O que fazer >>
(1) Diga se cada afirmação abaixo confere com o trecho do documento, respondendo sim ou não e citando as palavras exatas do trecho que decidem: (a) o tratado de Luís Froes foi escrito em 1585; (b) a Chandeigne publicou o tratado em França num só ano, 1998; (c) Sengai era monge zen.
(2) Responda, com base no trecho do documento, às perguntas a seguir:
(a) Em que século Luís Froes aparece como pioneiro?
(b) Quais são os anos de nascimento e morte de Sengai?
(c) Segundo André Malraux, quem fica perplexo diante da arte de Sengai?

Trecho do documento >>
☆ ☆ ☆ ☆

E, referindo-se à descoberta da cultura japonesa pelo Ocidente, logo aponta o jesuíta português Luís Froes como pioneiro, no século XVI, desse exercício de comparação simétrica de pessoas, usos e costumes que, em meados do século XIX, levou o mesmo Ocidente a ganhar o sentimento de se redescobrir nas formas de sensibilidade estética e poética que o Japão lhe propunha. Esta frase, aliás, resume o teor do prefácio que o célebre antropólogo francês (nascido em 1908, em Bruxelas) escreveu para a edição francesa de Européens et Japonais. Traité sur les contradictions et différences de moeurs, que, em português, foi escrito pelo padre Luís Froes em 1585 e, apesar de praticamente ignorado na sua pátria, e sua própria língua, foi, muito mais tarde, traduzido e publicado em França pela Chandeigne (1998 e 2005).
Noutro texto seu, e noutra charla nipónica, Lévi-Strauss fala de Sengai (1750-1837), calígrafo, pintor e poeta, monge zen que costumava ir beber à fonte dos haikai de mestre Basho. O trecho que seguidamente para ti traduzo vale bem a leitura que fizeres, pelo muito que nos desvenda da íntima relação - para não dizer natureza comum - da poesia, caligrafia e pintura japonesas. Escuta bem:
A arte de Sengai, reconhecia André Malraux, deixa perplexo o espectador ocidental: «Nenhuma outra arte extremo-oriental, prosseguia ele, está tão longe da nossa, nem de nós.»
Cada vez que se nos revela o sentido das legendas inscritas por Sengai à margem das suas pinturas, compreendemos um pouco melhor as razões de tal mal entendido. Pois que, pelo seu significado e o seu grafismo, as palavras têm tanta importância quanto o assunto, já que desses curtos textos, muitas vezes em forma de poemas, com as suas citações implícitas e as suas alusões maliciosas, os seus subentendidos, apenas obtemos das obras uma perceção mutilada.

☆ ☆ ☆ ☆

Dados para compreensão de gráficos:
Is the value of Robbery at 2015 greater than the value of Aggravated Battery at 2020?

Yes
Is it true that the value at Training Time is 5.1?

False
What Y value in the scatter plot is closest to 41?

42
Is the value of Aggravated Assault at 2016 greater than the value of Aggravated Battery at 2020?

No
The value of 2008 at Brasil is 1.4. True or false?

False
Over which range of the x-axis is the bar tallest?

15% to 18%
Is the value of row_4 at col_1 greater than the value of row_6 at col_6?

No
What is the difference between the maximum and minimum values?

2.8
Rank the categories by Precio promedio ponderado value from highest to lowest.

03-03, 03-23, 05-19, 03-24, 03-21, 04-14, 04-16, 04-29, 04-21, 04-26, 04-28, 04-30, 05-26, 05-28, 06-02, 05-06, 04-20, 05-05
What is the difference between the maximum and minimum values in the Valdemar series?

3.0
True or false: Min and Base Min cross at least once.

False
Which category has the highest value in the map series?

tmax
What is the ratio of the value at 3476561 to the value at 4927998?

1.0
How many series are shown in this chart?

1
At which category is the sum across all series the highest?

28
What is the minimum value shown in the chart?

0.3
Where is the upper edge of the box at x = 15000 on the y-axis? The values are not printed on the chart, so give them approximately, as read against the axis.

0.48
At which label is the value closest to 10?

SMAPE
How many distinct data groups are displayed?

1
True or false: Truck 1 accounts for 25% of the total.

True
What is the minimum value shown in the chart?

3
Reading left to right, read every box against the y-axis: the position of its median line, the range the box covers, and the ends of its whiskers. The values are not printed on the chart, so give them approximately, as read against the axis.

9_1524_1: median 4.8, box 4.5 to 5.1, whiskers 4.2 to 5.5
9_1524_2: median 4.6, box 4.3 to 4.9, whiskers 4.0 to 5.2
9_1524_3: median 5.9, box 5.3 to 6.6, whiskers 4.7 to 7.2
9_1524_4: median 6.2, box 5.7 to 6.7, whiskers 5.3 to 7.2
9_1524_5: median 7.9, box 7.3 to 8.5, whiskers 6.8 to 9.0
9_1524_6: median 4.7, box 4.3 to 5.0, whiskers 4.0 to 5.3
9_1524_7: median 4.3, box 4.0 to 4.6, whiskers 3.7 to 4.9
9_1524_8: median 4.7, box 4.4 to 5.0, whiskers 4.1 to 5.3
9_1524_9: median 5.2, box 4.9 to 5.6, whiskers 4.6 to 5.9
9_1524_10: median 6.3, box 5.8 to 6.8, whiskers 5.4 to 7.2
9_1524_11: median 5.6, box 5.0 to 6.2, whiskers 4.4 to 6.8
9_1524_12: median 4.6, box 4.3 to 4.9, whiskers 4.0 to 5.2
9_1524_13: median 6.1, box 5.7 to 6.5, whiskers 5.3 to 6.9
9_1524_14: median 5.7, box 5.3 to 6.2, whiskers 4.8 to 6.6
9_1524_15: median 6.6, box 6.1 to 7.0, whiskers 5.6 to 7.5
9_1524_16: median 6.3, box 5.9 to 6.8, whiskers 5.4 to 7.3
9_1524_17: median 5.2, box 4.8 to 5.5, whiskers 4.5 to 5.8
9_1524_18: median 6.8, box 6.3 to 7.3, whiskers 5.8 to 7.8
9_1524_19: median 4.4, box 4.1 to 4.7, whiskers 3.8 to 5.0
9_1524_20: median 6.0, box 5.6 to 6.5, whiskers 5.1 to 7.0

☆ ☆ ☆ ☆

Respostas >>
(1)
(a) Sim: "foi escrito pelo padre Luís Froes em 1585".
(b) Não: "publicado em França pela Chandeigne (1998 e 2005)".
(c) Sim: "monge zen que costumava ir beber à fonte dos haikai de mestre Basho".

(2)
(a) No século XVI.
(b) 1750 e 1837.
(c) O espectador ocidental.